Contradicting this account, Jean Bassères, general director of the agency nationally, claimed: “When he told us that he intended self-immolation, we alerted the police and the firemen. We were able to contact him, we offered him an appointment to examine all possibilities of dealing with the situation. He did not want to come and that morning we tried again to phone him.” Bassères continued: “The staff there feel that they did all they could to avoid this tragedy.”
Yet, on Wednesday morning Chaab was able to catch a bus, get off it 50 metres from the agency, douse himself, set himself on fire and make his way to the entrance unrestrained. One news account says there was just one security guard posted outside the agency. Bassères says there were some inside the building.
On Thursday, Labour Minister Michel Sapin travelled personally to Nantes, where he told reporters that everything had been done to prevent Chaab from killing himself. “Everyone acted as they should have,” Sapin said, adding that the deceased “was in such a state that no helping hand could have stopped him.” Socialist Party Prime Minister Jean-Marc Ayrault, former deputy mayor of Nantes, expressed his “Great emotion” over the situation.
The hypocrisy of these statements is breathtaking, coming from men who are implementing the government’s drive to increase the competitiveness of French business by destroying labour protection laws and cutting back costs at PSA Peugeot-Citroën and Renault through mass sackings and closures.
The European Union’s austerity programme, which they are vigorously supporting and implementing, has contributed significantly to the contraction of the EU’s economy and led to record unemployment, particularly in Greece and Spain. France had zero growth in 2012 and has an unemployment rate of 10.5 percent—3.13 million people with no work, and if the partially employed are included, 4.6 million jobless.
One element of the government’s austerity programme is to make it as difficult as possible for workers to access their unemployment benefits.
Advocates of the unemployed have condemned rules that push people into poverty and which “merely serve to punish, police and humiliate the unemployed.” It is calculated that the state saves €5 billion because many eligible for benefit are unaware of their rights, or are put off by the complicated procedures for claiming it. Vast sums are also lost because employers evade paying their contributions.
On Friday, another unemployed worker in his 40s, no longer eligible for benefit, attempted self-immolation in the street near a primary school in Seine-Saint-Denis in Paris and is in hospital.

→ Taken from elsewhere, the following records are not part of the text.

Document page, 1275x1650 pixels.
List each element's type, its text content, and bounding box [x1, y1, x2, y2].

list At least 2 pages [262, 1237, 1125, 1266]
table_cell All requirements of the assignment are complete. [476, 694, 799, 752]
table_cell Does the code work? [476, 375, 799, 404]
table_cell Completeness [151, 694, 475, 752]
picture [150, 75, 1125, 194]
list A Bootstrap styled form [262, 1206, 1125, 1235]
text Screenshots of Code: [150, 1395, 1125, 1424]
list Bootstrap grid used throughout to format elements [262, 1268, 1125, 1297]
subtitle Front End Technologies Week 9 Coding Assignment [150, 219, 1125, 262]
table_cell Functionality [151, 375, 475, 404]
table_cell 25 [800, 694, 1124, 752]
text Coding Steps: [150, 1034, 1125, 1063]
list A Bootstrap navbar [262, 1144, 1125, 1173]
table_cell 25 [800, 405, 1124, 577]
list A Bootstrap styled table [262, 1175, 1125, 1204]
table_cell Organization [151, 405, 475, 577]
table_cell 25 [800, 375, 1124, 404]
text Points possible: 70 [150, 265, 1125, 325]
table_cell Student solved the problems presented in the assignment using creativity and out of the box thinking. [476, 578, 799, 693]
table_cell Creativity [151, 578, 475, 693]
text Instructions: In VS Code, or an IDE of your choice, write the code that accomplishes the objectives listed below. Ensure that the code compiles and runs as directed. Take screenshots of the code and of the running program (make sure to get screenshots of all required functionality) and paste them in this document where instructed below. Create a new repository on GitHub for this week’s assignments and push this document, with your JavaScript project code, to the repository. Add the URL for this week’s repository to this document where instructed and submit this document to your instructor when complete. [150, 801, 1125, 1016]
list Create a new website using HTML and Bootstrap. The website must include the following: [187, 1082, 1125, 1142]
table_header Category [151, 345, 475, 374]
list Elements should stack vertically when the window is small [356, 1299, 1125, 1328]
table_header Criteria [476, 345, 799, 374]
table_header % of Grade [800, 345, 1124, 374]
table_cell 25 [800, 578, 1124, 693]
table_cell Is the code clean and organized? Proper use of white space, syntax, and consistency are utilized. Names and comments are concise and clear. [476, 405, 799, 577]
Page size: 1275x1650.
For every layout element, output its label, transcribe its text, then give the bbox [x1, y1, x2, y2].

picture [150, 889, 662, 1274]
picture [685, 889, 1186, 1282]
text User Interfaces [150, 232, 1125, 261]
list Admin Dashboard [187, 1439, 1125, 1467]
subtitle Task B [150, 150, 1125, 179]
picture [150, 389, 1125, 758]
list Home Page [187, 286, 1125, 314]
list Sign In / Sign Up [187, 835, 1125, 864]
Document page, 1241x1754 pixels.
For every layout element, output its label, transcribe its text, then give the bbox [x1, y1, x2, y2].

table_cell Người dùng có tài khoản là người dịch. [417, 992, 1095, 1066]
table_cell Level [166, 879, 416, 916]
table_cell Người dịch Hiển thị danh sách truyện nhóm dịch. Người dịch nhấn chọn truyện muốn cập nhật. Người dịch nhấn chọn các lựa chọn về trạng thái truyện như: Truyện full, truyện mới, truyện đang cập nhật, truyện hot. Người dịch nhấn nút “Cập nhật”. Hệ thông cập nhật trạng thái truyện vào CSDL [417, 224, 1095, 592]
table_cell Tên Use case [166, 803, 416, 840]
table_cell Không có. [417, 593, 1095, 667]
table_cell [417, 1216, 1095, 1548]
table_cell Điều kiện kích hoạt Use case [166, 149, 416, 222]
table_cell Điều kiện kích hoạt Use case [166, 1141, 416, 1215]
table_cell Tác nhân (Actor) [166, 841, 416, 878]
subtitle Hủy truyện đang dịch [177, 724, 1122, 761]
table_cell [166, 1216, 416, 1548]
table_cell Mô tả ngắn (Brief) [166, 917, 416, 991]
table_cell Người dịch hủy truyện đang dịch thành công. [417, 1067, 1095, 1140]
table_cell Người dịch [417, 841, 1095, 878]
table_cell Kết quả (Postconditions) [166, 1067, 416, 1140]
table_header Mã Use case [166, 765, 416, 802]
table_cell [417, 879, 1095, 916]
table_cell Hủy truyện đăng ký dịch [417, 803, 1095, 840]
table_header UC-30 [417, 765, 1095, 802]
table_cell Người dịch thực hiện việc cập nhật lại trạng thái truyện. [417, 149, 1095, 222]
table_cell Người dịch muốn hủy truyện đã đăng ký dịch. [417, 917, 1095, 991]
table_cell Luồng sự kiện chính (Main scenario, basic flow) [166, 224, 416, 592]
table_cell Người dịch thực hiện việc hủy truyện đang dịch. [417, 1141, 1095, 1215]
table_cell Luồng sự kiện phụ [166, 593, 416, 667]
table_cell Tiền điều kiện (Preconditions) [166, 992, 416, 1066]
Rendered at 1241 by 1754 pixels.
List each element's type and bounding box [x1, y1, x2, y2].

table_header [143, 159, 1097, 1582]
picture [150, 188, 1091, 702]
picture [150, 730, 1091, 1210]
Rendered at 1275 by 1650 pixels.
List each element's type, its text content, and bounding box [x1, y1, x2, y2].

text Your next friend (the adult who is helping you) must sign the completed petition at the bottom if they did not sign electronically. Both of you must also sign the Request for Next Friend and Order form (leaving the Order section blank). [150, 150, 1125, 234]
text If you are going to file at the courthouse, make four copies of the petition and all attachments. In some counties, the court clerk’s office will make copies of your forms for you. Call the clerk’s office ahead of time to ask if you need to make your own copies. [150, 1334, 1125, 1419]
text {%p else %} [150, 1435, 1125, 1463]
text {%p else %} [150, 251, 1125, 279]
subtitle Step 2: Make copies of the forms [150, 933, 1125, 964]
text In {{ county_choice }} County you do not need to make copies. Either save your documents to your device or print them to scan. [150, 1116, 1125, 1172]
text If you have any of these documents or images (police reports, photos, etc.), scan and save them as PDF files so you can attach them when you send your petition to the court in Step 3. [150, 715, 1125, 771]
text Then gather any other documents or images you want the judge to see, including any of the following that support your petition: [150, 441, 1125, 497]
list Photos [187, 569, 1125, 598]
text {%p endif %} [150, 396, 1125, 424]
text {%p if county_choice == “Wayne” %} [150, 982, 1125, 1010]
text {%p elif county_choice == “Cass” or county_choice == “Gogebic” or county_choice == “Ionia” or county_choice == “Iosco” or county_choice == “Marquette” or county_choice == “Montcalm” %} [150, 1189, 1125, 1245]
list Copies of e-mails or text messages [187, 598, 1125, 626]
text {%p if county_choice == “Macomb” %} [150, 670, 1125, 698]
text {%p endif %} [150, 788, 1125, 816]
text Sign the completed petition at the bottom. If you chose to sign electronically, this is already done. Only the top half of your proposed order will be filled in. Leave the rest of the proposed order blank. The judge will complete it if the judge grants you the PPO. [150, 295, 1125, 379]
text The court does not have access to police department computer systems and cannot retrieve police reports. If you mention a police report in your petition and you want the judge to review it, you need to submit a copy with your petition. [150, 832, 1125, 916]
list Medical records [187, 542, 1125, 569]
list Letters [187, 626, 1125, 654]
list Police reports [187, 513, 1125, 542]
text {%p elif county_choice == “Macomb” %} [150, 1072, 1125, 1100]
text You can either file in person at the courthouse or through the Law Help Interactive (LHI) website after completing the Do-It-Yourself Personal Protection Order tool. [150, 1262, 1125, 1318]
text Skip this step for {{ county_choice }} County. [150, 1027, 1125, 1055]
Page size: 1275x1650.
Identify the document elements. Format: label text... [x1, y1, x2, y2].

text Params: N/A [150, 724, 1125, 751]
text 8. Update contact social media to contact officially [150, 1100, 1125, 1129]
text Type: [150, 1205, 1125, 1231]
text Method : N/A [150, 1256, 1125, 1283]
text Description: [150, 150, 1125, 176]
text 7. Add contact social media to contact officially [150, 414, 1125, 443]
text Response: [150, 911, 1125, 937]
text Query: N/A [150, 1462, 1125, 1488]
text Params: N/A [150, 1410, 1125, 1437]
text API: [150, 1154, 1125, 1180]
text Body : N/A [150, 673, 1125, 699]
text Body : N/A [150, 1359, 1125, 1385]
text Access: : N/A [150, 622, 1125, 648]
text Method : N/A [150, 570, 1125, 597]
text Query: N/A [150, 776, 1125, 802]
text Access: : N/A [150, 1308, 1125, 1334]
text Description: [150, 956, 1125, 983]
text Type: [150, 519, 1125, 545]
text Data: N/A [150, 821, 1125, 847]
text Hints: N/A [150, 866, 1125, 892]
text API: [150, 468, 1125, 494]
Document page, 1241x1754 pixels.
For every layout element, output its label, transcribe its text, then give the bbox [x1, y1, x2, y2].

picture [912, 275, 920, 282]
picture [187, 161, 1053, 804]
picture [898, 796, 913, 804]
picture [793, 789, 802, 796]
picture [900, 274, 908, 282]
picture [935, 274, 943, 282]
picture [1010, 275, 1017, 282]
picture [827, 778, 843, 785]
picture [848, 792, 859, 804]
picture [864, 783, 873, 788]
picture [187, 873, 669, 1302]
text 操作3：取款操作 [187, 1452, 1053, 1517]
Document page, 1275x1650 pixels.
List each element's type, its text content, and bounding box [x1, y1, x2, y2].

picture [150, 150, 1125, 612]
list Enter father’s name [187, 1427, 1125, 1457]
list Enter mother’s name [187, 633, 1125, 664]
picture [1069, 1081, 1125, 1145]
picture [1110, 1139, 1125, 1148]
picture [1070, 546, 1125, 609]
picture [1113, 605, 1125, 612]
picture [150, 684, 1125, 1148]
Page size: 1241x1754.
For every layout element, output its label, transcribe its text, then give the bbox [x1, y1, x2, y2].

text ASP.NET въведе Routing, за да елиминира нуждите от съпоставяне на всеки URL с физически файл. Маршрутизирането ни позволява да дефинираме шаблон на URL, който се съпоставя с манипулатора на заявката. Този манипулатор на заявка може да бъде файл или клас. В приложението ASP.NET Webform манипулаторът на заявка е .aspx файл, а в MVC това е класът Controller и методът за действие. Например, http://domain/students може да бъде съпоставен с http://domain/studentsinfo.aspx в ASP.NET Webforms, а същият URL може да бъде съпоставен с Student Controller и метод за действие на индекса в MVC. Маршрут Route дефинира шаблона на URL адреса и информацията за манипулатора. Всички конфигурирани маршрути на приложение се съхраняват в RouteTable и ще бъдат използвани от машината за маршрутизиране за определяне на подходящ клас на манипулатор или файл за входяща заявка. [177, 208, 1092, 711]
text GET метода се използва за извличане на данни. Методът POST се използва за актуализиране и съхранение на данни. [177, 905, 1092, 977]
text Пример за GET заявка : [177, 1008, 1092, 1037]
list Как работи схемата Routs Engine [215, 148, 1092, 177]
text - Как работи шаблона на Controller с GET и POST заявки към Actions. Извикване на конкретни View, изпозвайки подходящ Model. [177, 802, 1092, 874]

In August 2012, a 51-year-old man died from injuries sustained after he lit himself on fire at a welfare agency in the city of Mantes-la-Jolie, around 50 km west of Paris. Similar to Chaab’s fate, it appeared to be an act of desperation after finding out welfare benefits would end.
Djamel Chaab’s tragic end was reminiscent of the self-immolation of Mohamed Bouazizi in Tunisia in December 2010, an action that gave impetus to the Tunisian revolution.
Gérard Schmit, a professor of psychology at Reims University, commented that Chaab’s suicide sounded like what experts call an “altruistic suicide”, which is perceived as an act of sacrifice by the victim. “It may seem to outsiders like the actions of an isolated person”, Schmit said, “but that person strongly believes he has a message to convey on behalf of others.”